◆ WORK ITEM
Keep only the lines of the data below that contain "Media", and copy them.

◆ SOURCE DATA

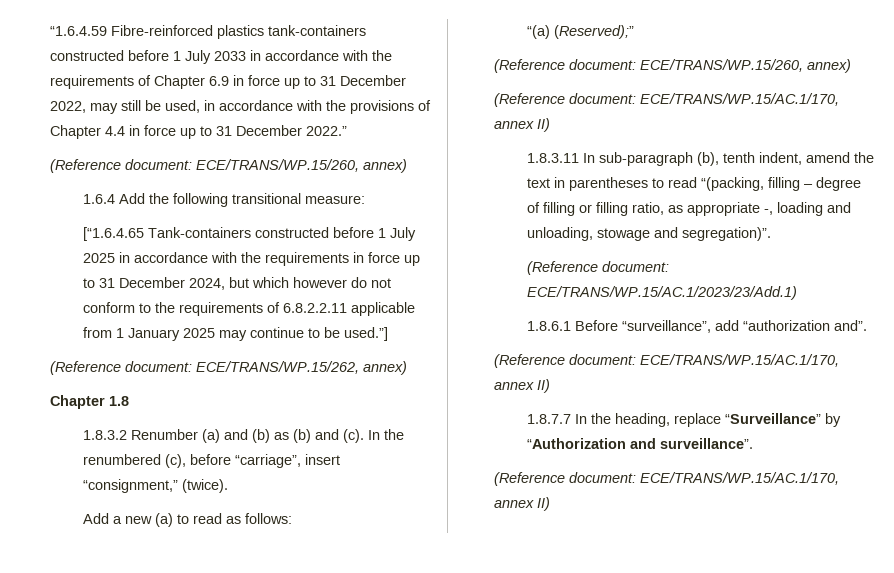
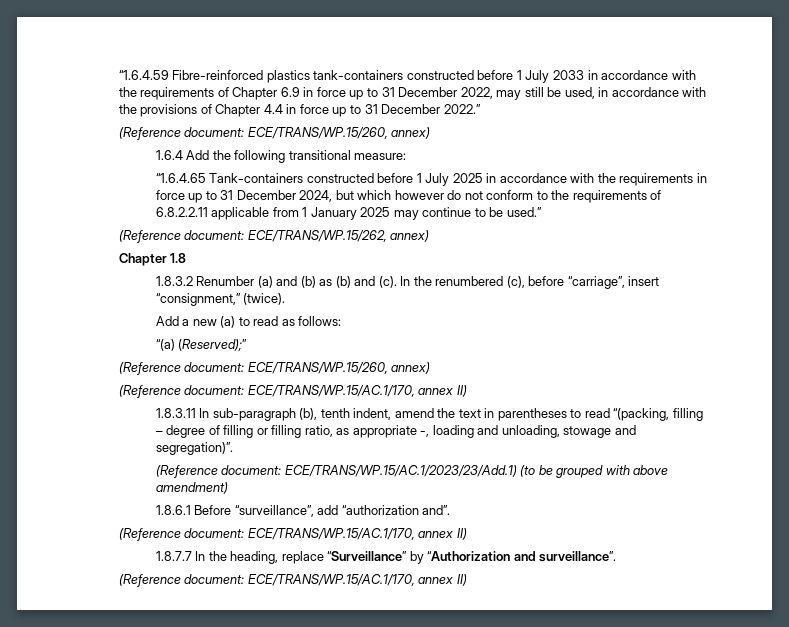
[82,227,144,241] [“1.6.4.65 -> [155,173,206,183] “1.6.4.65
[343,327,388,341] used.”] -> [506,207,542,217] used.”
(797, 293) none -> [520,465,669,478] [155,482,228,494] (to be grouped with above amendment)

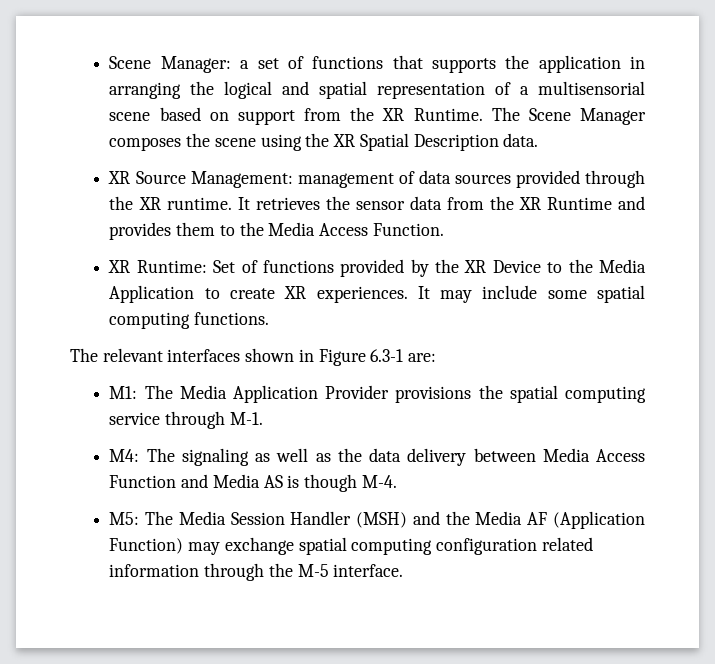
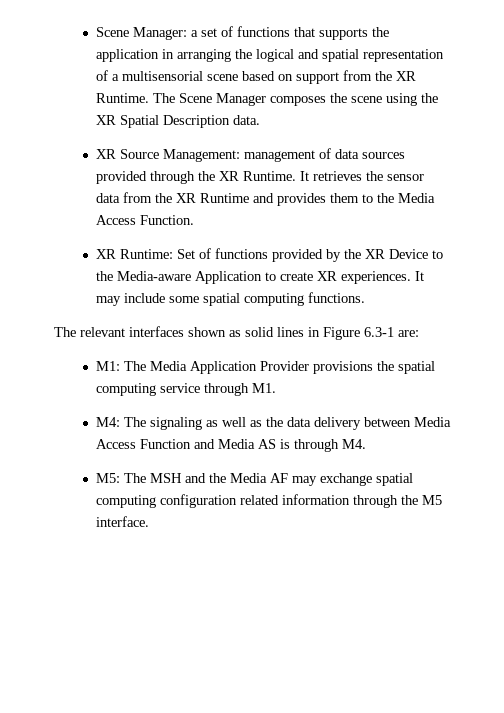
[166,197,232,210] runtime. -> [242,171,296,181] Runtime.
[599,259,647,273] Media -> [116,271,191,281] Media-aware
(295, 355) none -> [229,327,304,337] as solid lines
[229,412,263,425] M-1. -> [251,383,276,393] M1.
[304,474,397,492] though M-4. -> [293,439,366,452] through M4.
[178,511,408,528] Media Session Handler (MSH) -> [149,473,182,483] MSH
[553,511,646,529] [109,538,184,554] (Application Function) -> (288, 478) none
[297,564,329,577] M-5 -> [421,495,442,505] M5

◆ ANSWER SPACE
[599,259,647,273] Media -> [116,271,191,281] Media-aware
[178,511,408,528] Media Session Handler (MSH) -> [149,473,182,483] MSH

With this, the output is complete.